Source records:
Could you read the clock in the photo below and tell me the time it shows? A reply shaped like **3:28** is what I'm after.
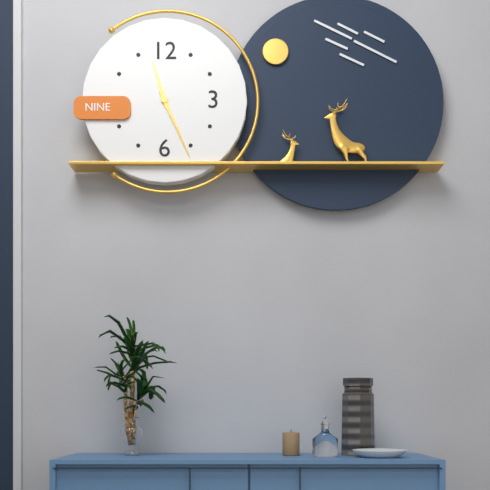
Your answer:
**11:26**
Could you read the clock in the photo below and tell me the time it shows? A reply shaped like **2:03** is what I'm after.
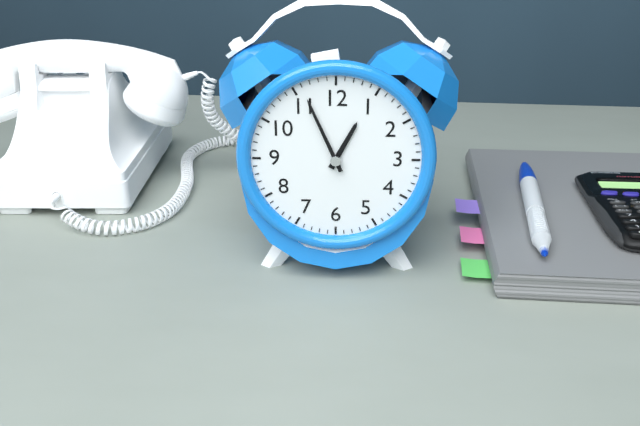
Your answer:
**12:56**
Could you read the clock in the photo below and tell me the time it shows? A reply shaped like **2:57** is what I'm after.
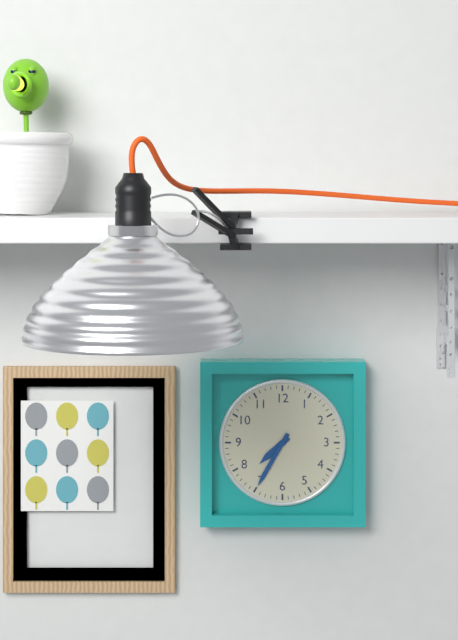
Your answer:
**7:35**
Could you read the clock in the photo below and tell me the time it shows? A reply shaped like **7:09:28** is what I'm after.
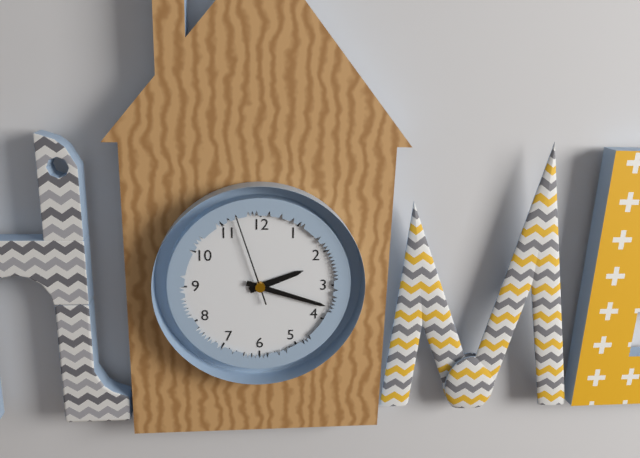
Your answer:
**2:18:57**
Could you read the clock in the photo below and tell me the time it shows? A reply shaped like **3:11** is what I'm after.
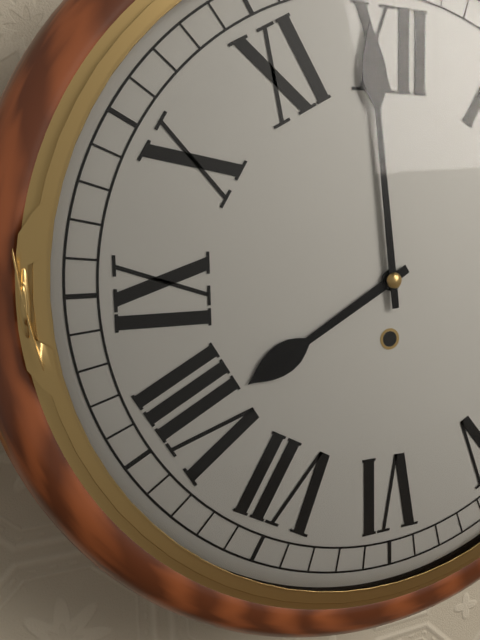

> Stated exercise
Put every line of the listing above into a JSON array of strings, one string per line, omitting blank lines and leaving out the pictures.

> The output
[
  "Could you read the clock in the photo below and tell me the time it shows? A reply shaped like **3:28** is what I'm after.",
  "Your answer:",
  "**11:26**",
  "Could you read the clock in the photo below and tell me the time it shows? A reply shaped like **2:03** is what I'm after.",
  "Your answer:",
  "**12:56**",
  "Could you read the clock in the photo below and tell me the time it shows? A reply shaped like **2:57** is what I'm after.",
  "Your answer:",
  "**7:35**",
  "Could you read the clock in the photo below and tell me the time it shows? A reply shaped like **7:09:28** is what I'm after.",
  "Your answer:",
  "**2:18:57**",
  "Could you read the clock in the photo below and tell me the time it shows? A reply shaped like **3:11** is what I'm after."
]